**RECORDS SHOWN:**
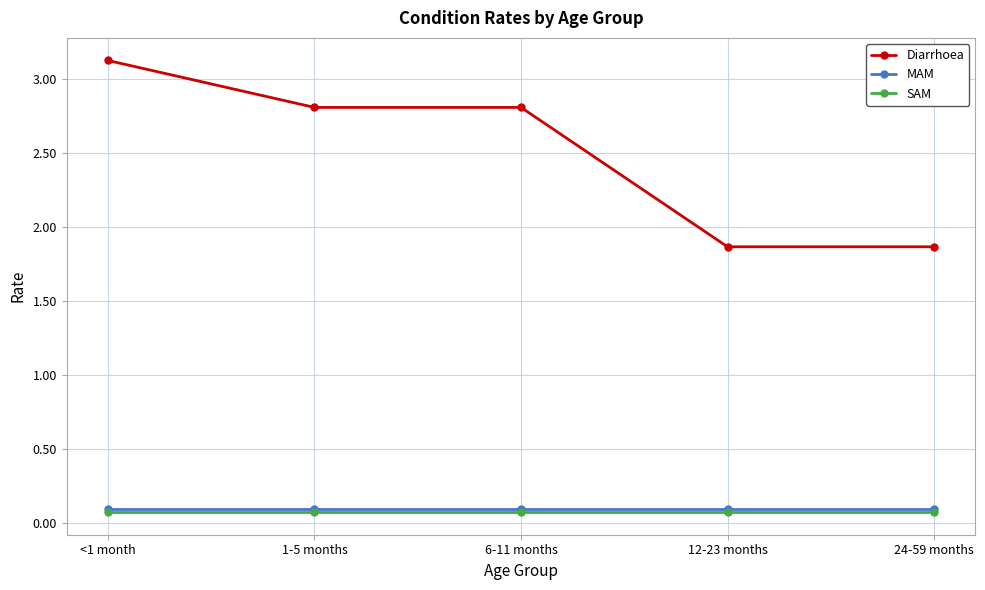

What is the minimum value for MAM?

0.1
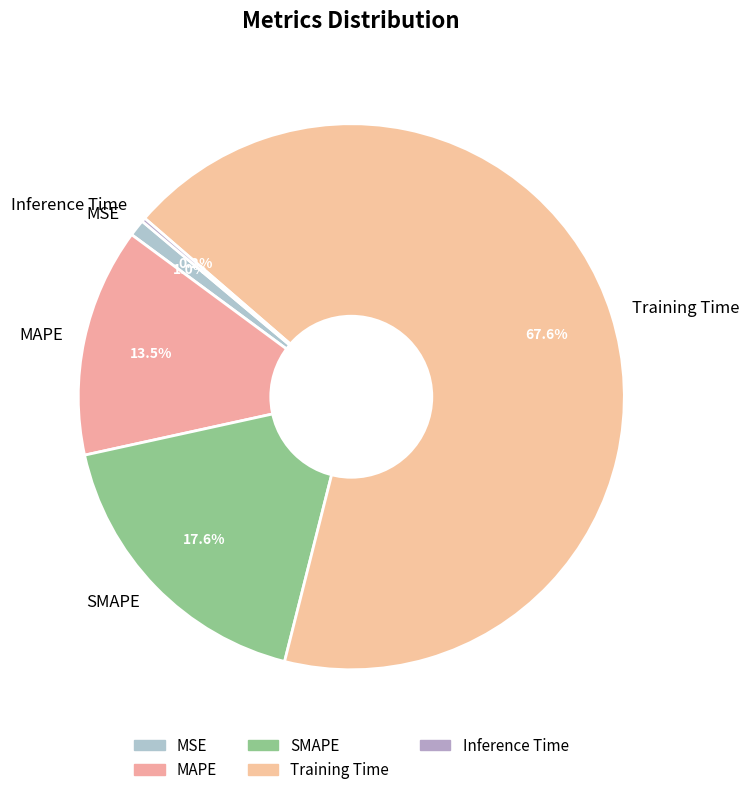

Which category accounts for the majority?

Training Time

---

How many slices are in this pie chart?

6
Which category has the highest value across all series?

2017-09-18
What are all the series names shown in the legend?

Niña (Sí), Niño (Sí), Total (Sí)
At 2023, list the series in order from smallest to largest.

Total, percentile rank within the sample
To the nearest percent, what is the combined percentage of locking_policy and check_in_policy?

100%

**JOB:**
Find each line in the material above that contains the word "Which", and copy those lines out in full.

**TASK OUTPUT:**
Which category accounts for the majority?
Which category has the highest value across all series?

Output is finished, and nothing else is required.